→ Collected data
=== Section Start ===
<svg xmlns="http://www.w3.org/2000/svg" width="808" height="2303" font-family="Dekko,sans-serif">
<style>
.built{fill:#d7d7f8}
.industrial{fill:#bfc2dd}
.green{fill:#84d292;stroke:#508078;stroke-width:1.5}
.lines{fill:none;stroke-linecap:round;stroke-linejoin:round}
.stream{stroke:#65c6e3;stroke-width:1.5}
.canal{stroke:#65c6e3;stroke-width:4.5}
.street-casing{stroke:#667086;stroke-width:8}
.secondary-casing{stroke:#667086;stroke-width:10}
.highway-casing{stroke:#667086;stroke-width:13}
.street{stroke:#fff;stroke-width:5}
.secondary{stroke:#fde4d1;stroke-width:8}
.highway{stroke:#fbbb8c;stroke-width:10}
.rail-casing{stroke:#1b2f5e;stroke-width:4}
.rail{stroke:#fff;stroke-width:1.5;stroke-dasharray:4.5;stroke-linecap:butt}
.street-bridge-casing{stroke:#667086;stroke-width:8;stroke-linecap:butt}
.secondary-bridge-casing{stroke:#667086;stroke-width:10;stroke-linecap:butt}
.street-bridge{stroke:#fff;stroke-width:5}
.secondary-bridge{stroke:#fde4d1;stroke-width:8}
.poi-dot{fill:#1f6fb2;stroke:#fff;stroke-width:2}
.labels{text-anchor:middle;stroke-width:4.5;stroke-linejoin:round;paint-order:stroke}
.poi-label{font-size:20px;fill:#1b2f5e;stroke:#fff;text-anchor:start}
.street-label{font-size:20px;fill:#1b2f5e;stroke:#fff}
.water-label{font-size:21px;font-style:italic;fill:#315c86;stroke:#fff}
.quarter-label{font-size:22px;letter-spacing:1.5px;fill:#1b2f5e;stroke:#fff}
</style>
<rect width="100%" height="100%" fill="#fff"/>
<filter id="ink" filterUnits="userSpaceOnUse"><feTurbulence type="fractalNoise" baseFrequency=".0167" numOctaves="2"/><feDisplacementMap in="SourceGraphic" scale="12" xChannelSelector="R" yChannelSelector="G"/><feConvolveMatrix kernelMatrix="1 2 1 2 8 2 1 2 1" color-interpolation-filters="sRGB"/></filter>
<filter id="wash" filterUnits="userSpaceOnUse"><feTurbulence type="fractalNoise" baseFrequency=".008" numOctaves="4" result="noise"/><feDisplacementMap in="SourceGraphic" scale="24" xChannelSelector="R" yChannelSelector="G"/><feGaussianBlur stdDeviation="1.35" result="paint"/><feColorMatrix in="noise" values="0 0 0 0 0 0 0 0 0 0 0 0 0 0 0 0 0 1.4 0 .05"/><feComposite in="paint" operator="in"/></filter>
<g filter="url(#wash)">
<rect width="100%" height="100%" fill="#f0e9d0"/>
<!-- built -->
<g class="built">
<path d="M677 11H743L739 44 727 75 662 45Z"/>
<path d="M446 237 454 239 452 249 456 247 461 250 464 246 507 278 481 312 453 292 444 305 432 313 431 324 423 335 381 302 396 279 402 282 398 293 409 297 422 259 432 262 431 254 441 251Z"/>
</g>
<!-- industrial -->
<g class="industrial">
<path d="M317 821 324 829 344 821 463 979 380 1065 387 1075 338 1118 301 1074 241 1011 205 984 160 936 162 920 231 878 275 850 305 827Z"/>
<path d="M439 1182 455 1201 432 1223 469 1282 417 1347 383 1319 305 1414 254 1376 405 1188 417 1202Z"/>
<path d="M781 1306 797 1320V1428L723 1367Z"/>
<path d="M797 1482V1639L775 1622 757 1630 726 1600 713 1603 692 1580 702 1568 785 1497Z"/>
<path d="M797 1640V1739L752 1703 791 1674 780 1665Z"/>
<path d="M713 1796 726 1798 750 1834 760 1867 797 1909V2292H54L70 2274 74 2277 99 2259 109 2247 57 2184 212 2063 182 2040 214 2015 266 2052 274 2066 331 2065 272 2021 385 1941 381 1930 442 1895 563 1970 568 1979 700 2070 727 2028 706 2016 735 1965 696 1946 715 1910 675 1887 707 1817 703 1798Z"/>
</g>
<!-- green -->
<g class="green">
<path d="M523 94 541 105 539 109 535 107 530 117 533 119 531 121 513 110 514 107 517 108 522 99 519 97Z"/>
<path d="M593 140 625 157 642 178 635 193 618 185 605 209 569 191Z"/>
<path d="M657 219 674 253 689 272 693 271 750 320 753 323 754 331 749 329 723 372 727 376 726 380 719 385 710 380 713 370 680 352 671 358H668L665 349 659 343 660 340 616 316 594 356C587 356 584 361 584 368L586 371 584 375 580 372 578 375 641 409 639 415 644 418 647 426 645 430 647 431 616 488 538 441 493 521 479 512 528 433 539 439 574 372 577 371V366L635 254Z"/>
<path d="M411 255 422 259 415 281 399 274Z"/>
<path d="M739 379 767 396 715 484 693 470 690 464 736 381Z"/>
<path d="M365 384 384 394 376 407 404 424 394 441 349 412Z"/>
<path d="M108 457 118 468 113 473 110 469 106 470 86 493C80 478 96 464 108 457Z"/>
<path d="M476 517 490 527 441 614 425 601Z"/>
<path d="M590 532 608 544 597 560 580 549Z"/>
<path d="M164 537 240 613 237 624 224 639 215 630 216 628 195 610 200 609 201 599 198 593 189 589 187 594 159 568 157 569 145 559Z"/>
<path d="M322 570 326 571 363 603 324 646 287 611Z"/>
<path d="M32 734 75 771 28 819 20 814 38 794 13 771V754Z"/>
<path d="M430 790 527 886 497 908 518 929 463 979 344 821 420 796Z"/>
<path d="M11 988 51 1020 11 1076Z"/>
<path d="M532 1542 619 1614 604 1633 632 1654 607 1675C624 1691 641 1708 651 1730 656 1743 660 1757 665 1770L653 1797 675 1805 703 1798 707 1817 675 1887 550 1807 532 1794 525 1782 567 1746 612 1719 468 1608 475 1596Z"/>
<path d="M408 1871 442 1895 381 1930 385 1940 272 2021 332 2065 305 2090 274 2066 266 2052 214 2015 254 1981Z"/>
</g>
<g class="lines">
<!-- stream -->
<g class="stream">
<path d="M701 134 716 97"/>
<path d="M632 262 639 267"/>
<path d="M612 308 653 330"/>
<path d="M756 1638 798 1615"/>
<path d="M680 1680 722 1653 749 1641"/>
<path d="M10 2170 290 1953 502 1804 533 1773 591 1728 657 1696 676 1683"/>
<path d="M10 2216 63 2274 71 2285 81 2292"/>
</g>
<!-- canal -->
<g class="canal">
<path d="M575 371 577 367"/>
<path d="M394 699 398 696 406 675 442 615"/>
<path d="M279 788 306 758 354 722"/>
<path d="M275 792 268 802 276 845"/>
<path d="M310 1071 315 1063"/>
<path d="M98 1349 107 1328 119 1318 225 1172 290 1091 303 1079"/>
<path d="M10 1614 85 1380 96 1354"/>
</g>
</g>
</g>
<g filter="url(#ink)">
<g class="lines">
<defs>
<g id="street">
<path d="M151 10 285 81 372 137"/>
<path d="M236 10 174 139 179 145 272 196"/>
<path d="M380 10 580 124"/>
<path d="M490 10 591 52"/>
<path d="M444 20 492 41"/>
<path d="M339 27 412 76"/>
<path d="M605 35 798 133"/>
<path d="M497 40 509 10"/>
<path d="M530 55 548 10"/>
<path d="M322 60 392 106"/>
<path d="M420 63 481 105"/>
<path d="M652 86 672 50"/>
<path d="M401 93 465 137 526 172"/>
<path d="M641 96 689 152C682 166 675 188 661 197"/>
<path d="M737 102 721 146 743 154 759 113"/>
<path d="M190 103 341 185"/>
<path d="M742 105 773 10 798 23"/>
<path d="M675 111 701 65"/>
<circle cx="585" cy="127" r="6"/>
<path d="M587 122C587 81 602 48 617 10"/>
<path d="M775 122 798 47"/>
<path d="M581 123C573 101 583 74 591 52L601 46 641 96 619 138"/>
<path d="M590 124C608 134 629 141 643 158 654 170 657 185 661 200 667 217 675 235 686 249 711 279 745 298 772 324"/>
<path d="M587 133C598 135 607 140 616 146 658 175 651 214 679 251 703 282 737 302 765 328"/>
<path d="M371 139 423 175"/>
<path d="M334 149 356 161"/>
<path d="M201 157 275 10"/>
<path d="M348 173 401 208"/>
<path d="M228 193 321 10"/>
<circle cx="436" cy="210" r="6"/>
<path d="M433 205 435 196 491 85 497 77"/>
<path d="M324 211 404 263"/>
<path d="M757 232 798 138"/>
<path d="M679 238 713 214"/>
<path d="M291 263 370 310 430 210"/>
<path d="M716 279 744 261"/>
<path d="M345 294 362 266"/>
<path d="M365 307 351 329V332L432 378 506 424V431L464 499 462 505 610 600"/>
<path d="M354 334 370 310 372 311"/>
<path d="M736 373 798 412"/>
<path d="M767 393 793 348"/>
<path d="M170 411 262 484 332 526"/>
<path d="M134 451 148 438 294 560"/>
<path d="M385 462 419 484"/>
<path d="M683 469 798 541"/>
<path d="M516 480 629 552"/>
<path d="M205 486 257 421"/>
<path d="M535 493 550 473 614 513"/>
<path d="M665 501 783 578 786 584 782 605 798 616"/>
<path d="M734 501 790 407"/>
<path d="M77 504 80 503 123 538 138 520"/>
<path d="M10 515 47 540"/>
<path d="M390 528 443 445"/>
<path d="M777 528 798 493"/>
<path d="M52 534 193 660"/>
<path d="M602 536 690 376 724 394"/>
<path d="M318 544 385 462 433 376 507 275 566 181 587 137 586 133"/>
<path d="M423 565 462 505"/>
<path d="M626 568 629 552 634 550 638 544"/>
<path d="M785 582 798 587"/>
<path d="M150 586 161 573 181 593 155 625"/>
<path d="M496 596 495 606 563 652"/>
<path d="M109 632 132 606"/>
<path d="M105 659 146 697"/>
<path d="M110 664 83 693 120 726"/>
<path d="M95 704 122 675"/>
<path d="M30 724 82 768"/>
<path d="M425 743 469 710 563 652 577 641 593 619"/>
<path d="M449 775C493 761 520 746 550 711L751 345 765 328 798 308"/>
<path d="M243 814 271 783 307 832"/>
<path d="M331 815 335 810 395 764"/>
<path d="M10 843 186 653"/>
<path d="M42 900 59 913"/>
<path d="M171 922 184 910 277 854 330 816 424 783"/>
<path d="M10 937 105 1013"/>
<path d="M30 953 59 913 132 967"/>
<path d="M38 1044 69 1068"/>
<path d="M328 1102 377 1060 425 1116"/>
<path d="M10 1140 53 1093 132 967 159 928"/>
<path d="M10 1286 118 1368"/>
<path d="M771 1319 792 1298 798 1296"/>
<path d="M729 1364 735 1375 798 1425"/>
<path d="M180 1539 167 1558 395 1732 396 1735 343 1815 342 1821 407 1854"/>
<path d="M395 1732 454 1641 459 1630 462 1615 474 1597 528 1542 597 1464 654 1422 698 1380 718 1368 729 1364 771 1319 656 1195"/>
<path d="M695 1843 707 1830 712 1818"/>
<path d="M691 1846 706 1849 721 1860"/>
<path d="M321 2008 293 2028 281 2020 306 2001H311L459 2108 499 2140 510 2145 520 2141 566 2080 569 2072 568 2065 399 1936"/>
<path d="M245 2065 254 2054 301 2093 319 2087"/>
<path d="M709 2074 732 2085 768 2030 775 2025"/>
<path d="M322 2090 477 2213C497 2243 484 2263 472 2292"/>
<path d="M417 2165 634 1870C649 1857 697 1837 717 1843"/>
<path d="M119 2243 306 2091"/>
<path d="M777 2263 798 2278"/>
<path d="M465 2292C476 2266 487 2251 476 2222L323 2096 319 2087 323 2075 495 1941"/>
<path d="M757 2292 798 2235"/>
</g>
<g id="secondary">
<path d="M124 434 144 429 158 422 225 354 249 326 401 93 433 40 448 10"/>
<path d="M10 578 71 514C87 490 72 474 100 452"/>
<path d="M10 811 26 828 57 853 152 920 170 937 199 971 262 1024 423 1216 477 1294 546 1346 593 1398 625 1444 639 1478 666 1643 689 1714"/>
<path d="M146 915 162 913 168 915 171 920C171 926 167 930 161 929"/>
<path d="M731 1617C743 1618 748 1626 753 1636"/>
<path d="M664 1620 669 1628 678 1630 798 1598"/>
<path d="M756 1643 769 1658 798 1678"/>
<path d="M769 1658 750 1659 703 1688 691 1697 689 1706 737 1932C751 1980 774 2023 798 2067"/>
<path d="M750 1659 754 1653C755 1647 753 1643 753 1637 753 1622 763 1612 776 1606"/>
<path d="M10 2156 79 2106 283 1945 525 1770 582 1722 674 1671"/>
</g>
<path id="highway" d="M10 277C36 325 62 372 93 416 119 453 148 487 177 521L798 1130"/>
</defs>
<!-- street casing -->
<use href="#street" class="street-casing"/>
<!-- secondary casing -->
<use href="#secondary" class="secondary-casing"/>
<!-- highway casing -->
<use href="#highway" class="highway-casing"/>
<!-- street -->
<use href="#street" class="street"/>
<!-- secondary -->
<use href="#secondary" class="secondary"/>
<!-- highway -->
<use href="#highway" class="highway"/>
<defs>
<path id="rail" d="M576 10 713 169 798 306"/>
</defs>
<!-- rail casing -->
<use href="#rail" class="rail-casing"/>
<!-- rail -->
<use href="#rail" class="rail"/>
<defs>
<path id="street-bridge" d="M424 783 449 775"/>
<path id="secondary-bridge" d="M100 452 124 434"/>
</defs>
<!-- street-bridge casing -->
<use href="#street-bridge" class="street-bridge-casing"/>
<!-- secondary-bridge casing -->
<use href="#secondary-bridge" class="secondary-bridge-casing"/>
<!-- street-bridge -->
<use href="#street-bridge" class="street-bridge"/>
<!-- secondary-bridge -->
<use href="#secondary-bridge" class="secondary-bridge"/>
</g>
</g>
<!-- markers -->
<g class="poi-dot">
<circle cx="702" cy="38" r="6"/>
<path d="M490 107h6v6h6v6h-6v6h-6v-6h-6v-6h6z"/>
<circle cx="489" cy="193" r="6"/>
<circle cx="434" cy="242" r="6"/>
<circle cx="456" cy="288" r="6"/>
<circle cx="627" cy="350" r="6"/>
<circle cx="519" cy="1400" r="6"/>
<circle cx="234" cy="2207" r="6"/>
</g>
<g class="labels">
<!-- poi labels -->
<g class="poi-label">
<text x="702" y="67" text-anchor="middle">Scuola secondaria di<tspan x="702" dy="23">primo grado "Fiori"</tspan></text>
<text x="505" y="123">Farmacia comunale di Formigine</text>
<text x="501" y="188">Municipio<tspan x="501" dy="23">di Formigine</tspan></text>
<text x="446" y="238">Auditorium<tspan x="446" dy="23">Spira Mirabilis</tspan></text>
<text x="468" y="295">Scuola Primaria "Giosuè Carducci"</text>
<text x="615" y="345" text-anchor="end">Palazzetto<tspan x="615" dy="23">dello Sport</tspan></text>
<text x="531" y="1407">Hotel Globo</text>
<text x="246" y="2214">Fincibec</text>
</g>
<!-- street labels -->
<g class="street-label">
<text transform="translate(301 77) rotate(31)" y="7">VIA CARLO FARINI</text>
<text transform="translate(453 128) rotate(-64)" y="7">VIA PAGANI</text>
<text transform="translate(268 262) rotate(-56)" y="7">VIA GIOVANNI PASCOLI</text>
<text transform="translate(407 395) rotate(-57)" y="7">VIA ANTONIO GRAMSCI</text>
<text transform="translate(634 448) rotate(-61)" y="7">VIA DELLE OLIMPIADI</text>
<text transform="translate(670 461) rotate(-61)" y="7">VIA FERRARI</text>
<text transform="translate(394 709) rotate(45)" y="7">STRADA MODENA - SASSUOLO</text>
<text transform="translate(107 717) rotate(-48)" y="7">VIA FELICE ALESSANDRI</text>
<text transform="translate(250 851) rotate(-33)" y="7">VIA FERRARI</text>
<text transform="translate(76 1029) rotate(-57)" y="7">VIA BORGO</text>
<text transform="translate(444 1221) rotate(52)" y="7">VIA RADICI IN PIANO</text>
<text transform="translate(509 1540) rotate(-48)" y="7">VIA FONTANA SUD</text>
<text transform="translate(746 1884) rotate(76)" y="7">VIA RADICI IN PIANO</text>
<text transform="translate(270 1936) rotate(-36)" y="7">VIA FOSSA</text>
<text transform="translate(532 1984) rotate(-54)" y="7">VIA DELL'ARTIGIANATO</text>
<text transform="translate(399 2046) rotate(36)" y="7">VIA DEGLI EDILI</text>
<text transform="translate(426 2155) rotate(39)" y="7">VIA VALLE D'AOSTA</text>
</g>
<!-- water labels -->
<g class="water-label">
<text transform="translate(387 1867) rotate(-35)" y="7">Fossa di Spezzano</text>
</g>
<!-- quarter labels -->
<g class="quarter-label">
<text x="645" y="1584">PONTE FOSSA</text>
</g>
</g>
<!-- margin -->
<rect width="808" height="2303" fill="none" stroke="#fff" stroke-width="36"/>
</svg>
=== Section End ===
→ Your assignment
Find the string "paint" in the data. Report each line it appears in.

→ Answer box
.labels{text-anchor:middle;stroke-width:4.5;stroke-linejoin:round;paint-order:stroke}
<filter id="wash" filterUnits="userSpaceOnUse"><feTurbulence type="fractalNoise" baseFrequency=".008" numOctaves="4" result="noise"/><feDisplacementMap in="SourceGraphic" scale="24" xChannelSelector="R" yChannelSelector="G"/><feGaussianBlur stdDeviation="1.35" result="paint"/><feColorMatrix in="noise" values="0 0 0 0 0 0 0 0 0 0 0 0 0 0 0 0 0 1.4 0 .05"/><feComposite in="paint" operator="in"/></filter>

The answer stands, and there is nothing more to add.